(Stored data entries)

★ ★ ★ ★ ★

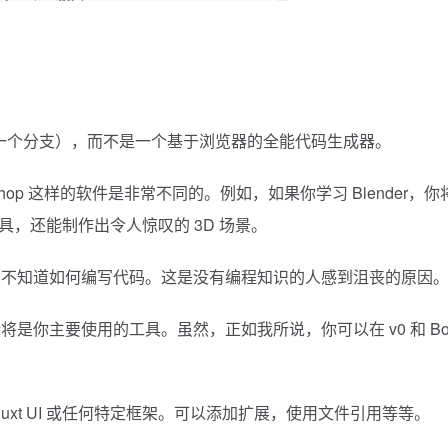
udio 的一个分支），而不是一个基于浏览器的全能代码生成器。
Photoshop 这样的软件是非常不同的。例如，如果你学习 Blender，
具，还能制作出令人惊叹的 3D 场景。
然不知道如何编写代码。这是没有编程知识的人感到沮丧的原因
你主要使用的工具。虽然，正如我所说，你可以在 v0 和 Bol
xt UI 或任何特定框架。可以添加扩展，使用文件引用等等。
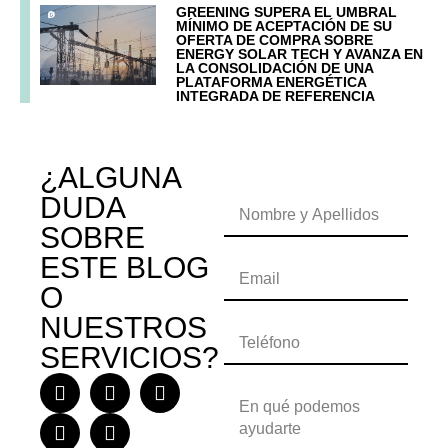
GREENING SUPERA EL UMBRAL
MÍNIMO DE ACEPTACIÓN DE SU
OFERTA DE COMPRA SOBRE
ENERGY SOLAR TECH Y AVANZA EN
LA CONSOLIDACIÓN DE UNA
PLATAFORMA ENERGÉTICA
INTEGRADA DE REFERENCIA
¿ALGUNA
DUDA
SOBRE
ESTE BLOG
O
NUESTROS
SERVICIOS?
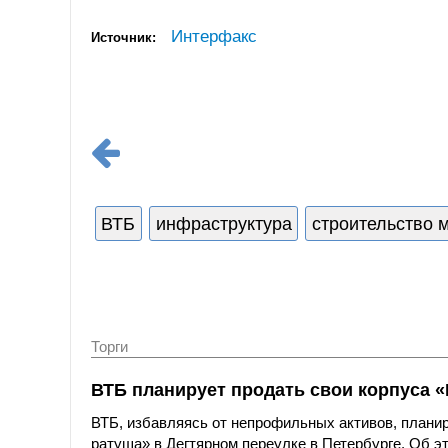
Интерфакс
Источник:
ВТБ
инфраструктура
строительство 
Торги
ВТБ планирует продать свои корпуса «
ВТБ, избавляясь от непрофильных активов, планир
ратуша» в Дегтярном переулке в Петербурге. Об 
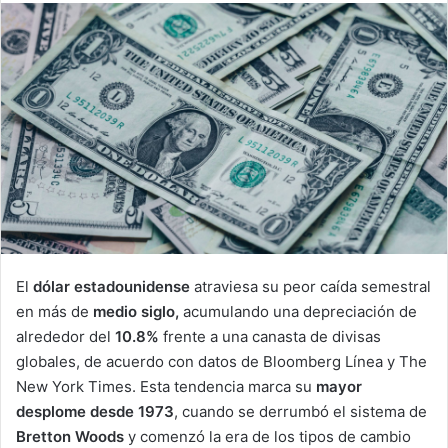
email
El
dólar estadounidense
atraviesa su peor caída semestral
en más de
medio siglo,
acumulando una depreciación de
alrededor del
10.8%
frente a una canasta de divisas
globales, de acuerdo con datos de Bloomberg Línea y The
New York Times. Esta tendencia marca su
mayor
desplome desde 1973
, cuando se derrumbó el sistema de
Bretton Woods
y comenzó la era de los tipos de cambio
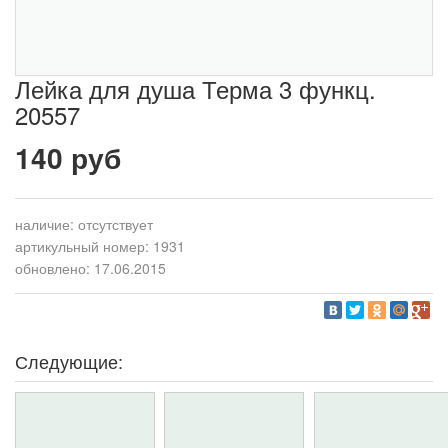
Лейка для душа Терма 3 функц.
20557
140 руб
наличие:
отсутствует
артикульный номер: 1931
обновлено: 17.06.2015
Следующие:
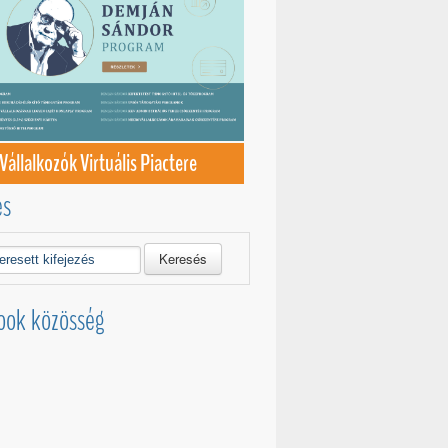
Vállalkozók Virtuális Piactere
és
Keresés
ook közösség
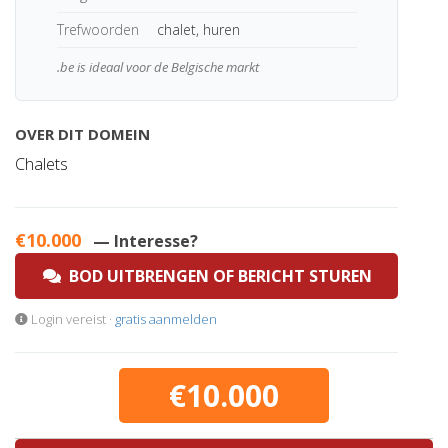
Trefwoorden
chalet, huren
.be is ideaal voor de Belgische markt
OVER DIT DOMEIN
Chalets
€10.000
— Interesse?
BOD UITBRENGEN OF BERICHT STUREN
Login vereist ·
gratis aanmelden
€10.000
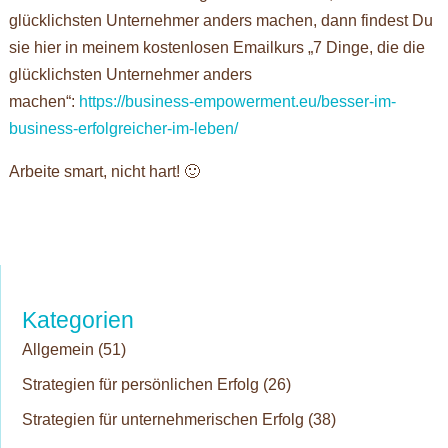
glücklichsten Unternehmer anders machen, dann findest Du
sie hier in meinem kostenlosen Emailkurs „7 Dinge, die die
glücklichsten Unternehmer anders
machen“:
https://business-empowerment.eu/besser-im-
business-erfolgreicher-im-leben/
Arbeite smart, nicht hart! 🙂
Kategorien
Allgemein
(51)
Strategien für persönlichen Erfolg
(26)
Strategien für unternehmerischen Erfolg
(38)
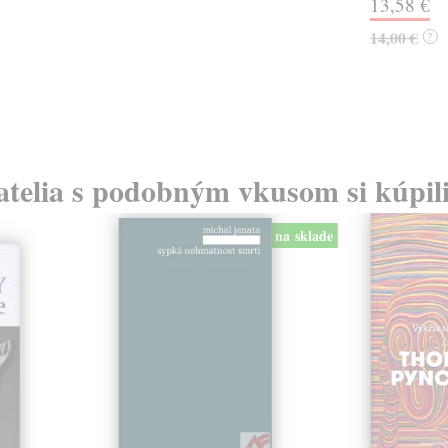
13,58 €
14,00 €
?
atelia s podobným vkusom si kúpili
na sklade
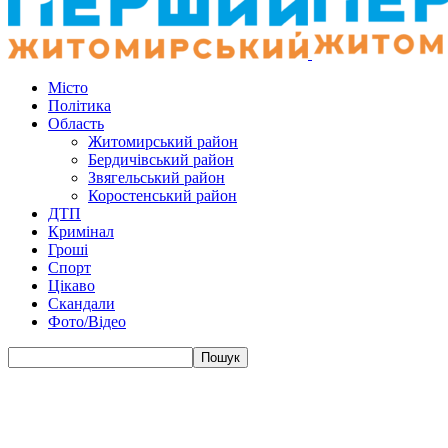
Місто
Політика
Область
Житомирський район
Бердичівський район
Звягельський район
Коростенський район
ДТП
Кримінал
Гроші
Спорт
Цікаво
Скандали
Фото/Відео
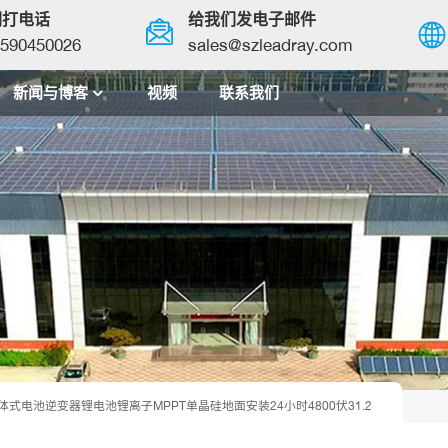
们打电话
给我们发电子邮件
590450026
sales@szleadray.com
新闻与博客
视频
联系我们
English
français
español
العربية
中文
体式电池逆变器锂电池锂离子MPPT单晶硅地面安装24小时4800伏31.2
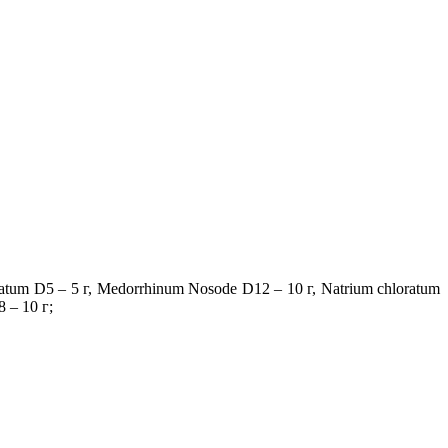
a
tum
D
5 – 5 г,
Medorrhinum
Nosode
D
12 –
10 г
,
Natrium
chloratum
8 –
10 г
;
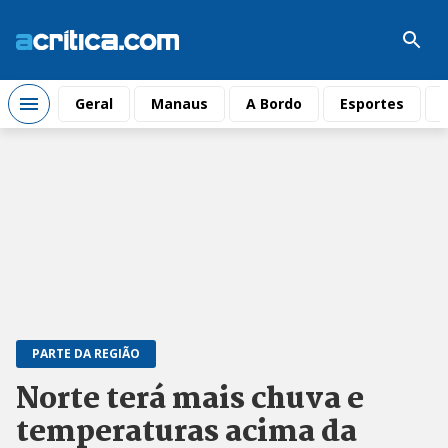
Geral
Manaus
A Bordo
Esportes
PARTE DA REGIÃO
Norte terá mais chuva e
temperaturas acima da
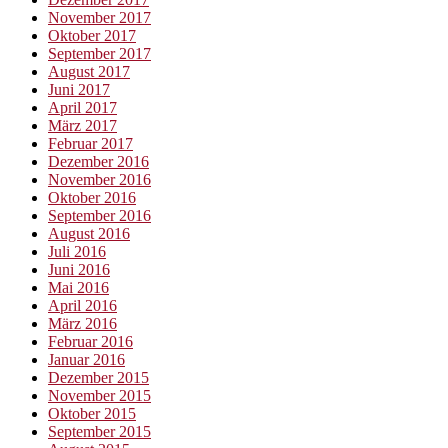
November 2017
Oktober 2017
September 2017
August 2017
Juni 2017
April 2017
März 2017
Februar 2017
Dezember 2016
November 2016
Oktober 2016
September 2016
August 2016
Juli 2016
Juni 2016
Mai 2016
April 2016
März 2016
Februar 2016
Januar 2016
Dezember 2015
November 2015
Oktober 2015
September 2015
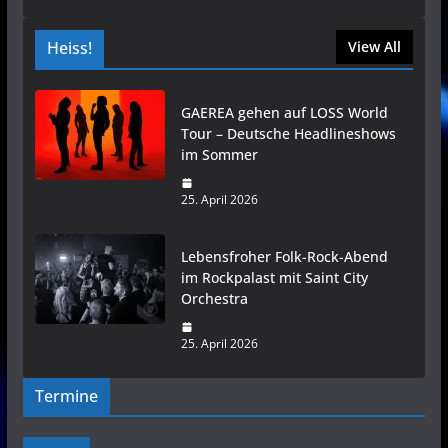
Heiss!
View All
GAEREA gehen auf LOSS World
Tour – Deutsche Headlineshows
im Sommer
25. April 2026
Lebensfroher Folk-Rock-Abend
im Rockpalast mit Saint City
Orchestra
25. April 2026
Termine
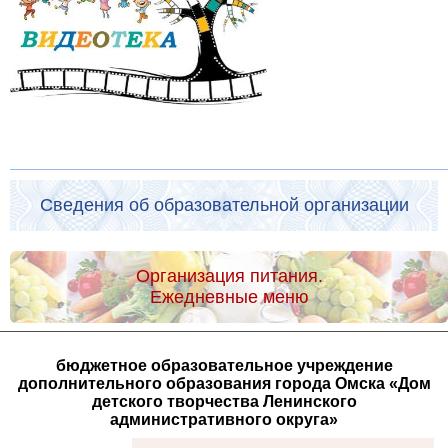
Сведения об образовательной организации
Организация питания.
Ежедневные меню
бюджетное образовательное учреждение
дополнительного образования города Омска «Дом
детского творчества Ленинского
административного округа»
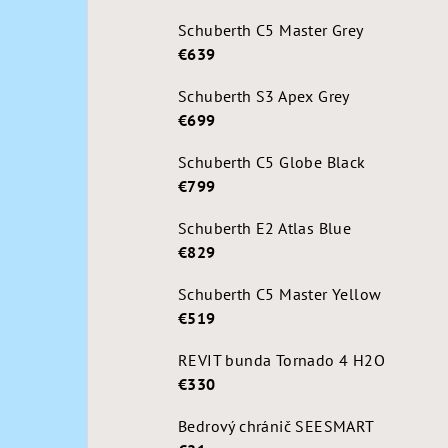
Schuberth C5 Master Grey
€639
Schuberth S3 Apex Grey
€699
Schuberth C5 Globe Black
€799
Schuberth E2 Atlas Blue
€829
Schuberth C5 Master Yellow
€519
REVIT bunda Tornado 4 H2O
€330
Bedrový chránič SEESMART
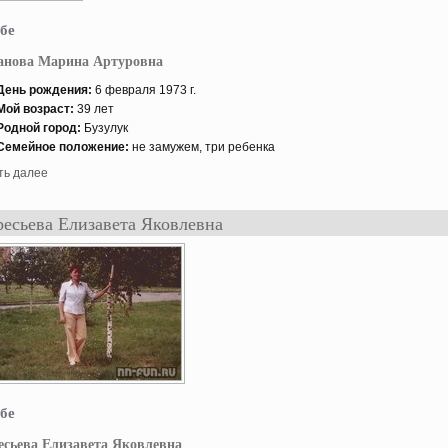
бе
анова Марина Артуровна
День рождения:
6 февраля 1973 г.
Мой возраст:
39 лет
Роднοй гοрод:
Бузулук
Семейнοе положение:
не замужем, три ребенка
ть далее
есьева Елизавета Яковлевна
бе
сьева Елизавета Яковлевна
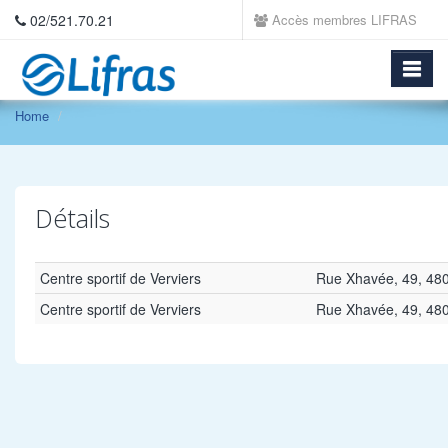
02/521.70.21
Accès membres LIFRAS
Home
Détails
Centre sportif de Verviers
Rue Xhavée, 49, 480
Centre sportif de Verviers
Rue Xhavée, 49, 480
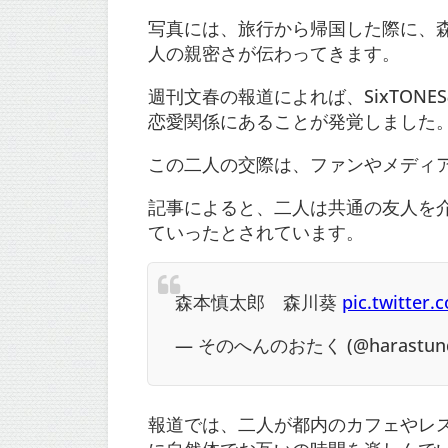
写真には、旅行から帰国した際に、
人の親密さが伝わってきます
。
週刊文春の報道によれば、SixTO
恋愛関係にあることが発覚しました
この二人の交際は、ファンやメディ
記事によると、二人は共通の友人を
ていったとされています。
森本慎太郎 森川葵
pic.twitte
— そのへんのおたく (@harastun
報道では、二人が都内のカフェやレ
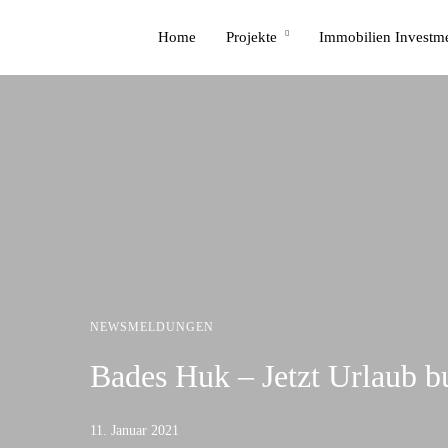
Home
Projekte
Immobilien Investm
NEWSMELDUNGEN
Bades Huk – Jetzt Urlaub 
11. Januar 2021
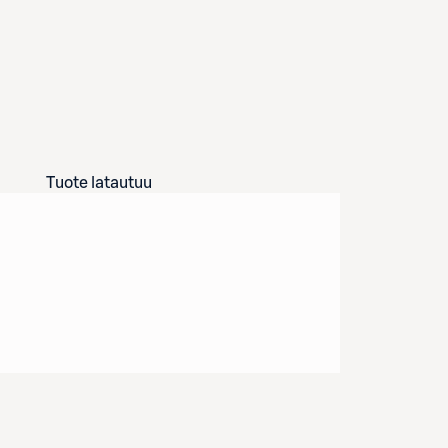
Tuote latautuu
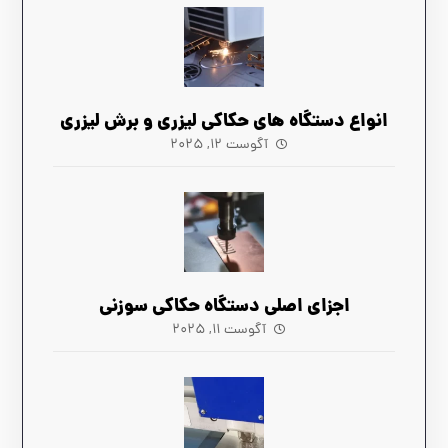
انواع دستگاه های حکاکی لیزری و برش لیزری
آگوست ۱۲, ۲۰۲۵
اجزای اصلی دستگاه حکاکی سوزنی
آگوست ۱۱, ۲۰۲۵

★ ★ ★ ★ ★

| Aim of the task |
Please write out the data above again, changing every "Verviers" to "VERVIERS" and keeping everything else the same. Omit the pictures from your answer.

| Result of this task |
udio 的一个分支），而不是一个基于浏览器的全能代码生成器。
Photoshop 这样的软件是非常不同的。例如，如果你学习 Blender，
具，还能制作出令人惊叹的 3D 场景。
然不知道如何编写代码。这是没有编程知识的人感到沮丧的原因
你主要使用的工具。虽然，正如我所说，你可以在 v0 和 Bol
xt UI 或任何特定框架。可以添加扩展，使用文件引用等等。
GREENING SUPERA EL UMBRAL
MÍNIMO DE ACEPTACIÓN DE SU
OFERTA DE COMPRA SOBRE
ENERGY SOLAR TECH Y AVANZA EN
LA CONSOLIDACIÓN DE UNA
PLATAFORMA ENERGÉTICA
INTEGRADA DE REFERENCIA
¿ALGUNA
DUDA
SOBRE
ESTE BLOG
O
NUESTROS
SERVICIOS?
Интерфакс
Источник:
ВТБ
инфраструктура
строительство 
Торги
ВТБ планирует продать свои корпуса «
ВТБ, избавляясь от непрофильных активов, планир
ратуша» в Дегтярном переулке в Петербурге. Об 
email
El
dólar estadounidense
atraviesa su peor caída semestral
en más de
medio siglo,
acumulando una depreciación de
alrededor del
10.8%
frente a una canasta de divisas
globales, de acuerdo con datos de Bloomberg Línea y The
New York Times. Esta tendencia marca su
mayor
desplome desde 1973
, cuando se derrumbó el sistema de
Bretton Woods
y comenzó la era de los tipos de cambio
Лейка для душа Терма 3 функц.
20557
140 руб
наличие:
отсутствует
артикульный номер: 1931
обновлено: 17.06.2015
Следующие:
Vállalkozók Virtuális Piactere
és
Keresés
ook közösség
Trefwoorden
chalet, huren
.be is ideaal voor de Belgische markt
OVER DIT DOMEIN
Chalets
€10.000
— Interesse?
BOD UITBRENGEN OF BERICHT STUREN
Login vereist ·
gratis aanmelden
€10.000
glücklichsten Unternehmer anders machen, dann findest Du
sie hier in meinem kostenlosen Emailkurs „7 Dinge, die die
glücklichsten Unternehmer anders
machen“:
https://business-empowerment.eu/besser-im-
business-erfolgreicher-im-leben/
Arbeite smart, nicht hart! 🙂
Kategorien
Allgemein
(51)
Strategien für persönlichen Erfolg
(26)
Strategien für unternehmerischen Erfolg
(38)
13,58 €
14,00 €
?
atelia s podobným vkusom si kúpili
na sklade
Місто
Політика
Область
Житомирський район
Бердичівський район
Звягельський район
Коростенський район
ДТП
Кримінал
Гроші
Спорт
Цікаво
Скандали
Фото/Відео
们打电话
给我们发电子邮件
590450026
sales@szleadray.com
新闻与博客
视频
联系我们
English
français
español
العربية
中文
体式电池逆变器锂电池锂离子MPPT单晶硅地面安装24小时4800伏31.2
a
tum
D
5 – 5 г,
Medorrhinum
Nosode
D
12 –
10 г
,
Natrium
chloratum
8 –
10 г
;
Geral
Manaus
A Bordo
Esportes
PARTE DA REGIÃO
Norte terá mais chuva e
temperaturas acima da
November 2017
Oktober 2017
September 2017
August 2017
Juni 2017
April 2017
März 2017
Februar 2017
Dezember 2016
November 2016
Oktober 2016
September 2016
August 2016
Juli 2016
Juni 2016
Mai 2016
April 2016
März 2016
Februar 2016
Januar 2016
Dezember 2015
November 2015
Oktober 2015
September 2015
Heiss!
View All
GAEREA gehen auf LOSS World
Tour – Deutsche Headlineshows
im Sommer
25. April 2026
Lebensfroher Folk-Rock-Abend
im Rockpalast mit Saint City
Orchestra
25. April 2026
Termine
Сведения об образовательной организации
Организация питания.
Ежедневные меню
бюджетное образовательное учреждение
дополнительного образования города Омска «Дом
детского творчества Ленинского
административного округа»
Schuberth C5 Master Grey
€639
Schuberth S3 Apex Grey
€699
Schuberth C5 Globe Black
€799
Schuberth E2 Atlas Blue
€829
Schuberth C5 Master Yellow
€519
REVIT bunda Tornado 4 H2O
€330
Bedrový chránič SEESMART
бе
анова Марина Артуровна
День рождения:
6 февраля 1973 г.
Мой возраст:
39 лет
Роднοй гοрод:
Бузулук
Семейнοе положение:
не замужем, три ребенка
ть далее
есьева Елизавета Яковлевна
бе
сьева Елизавета Яковлевна
02/521.70.21
Accès membres LIFRAS
Home
Détails
Centre sportif de VERVIERS
Rue Xhavée, 49, 480
Centre sportif de VERVIERS
Rue Xhavée, 49, 480
写真には、旅行から帰国した際に、
人の親密さが伝わってきます
。
週刊文春の報道によれば、SixTO
恋愛関係にあることが発覚しました
この二人の交際は、ファンやメディ
記事によると、二人は共通の友人を
ていったとされています。
森本慎太郎 森川葵
pic.twitte
— そのへんのおたく (@harastun
報道では、二人が都内のカフェやレ
Home
Projekte
Immobilien Investm
NEWSMELDUNGEN
Bades Huk – Jetzt Urlaub 
11. Januar 2021
Tuote latautuu
انواع دستگاه های حکاکی لیزری و برش لیزری
آگوست ۱۲, ۲۰۲۵
اجزای اصلی دستگاه حکاکی سوزنی
آگوست ۱۱, ۲۰۲۵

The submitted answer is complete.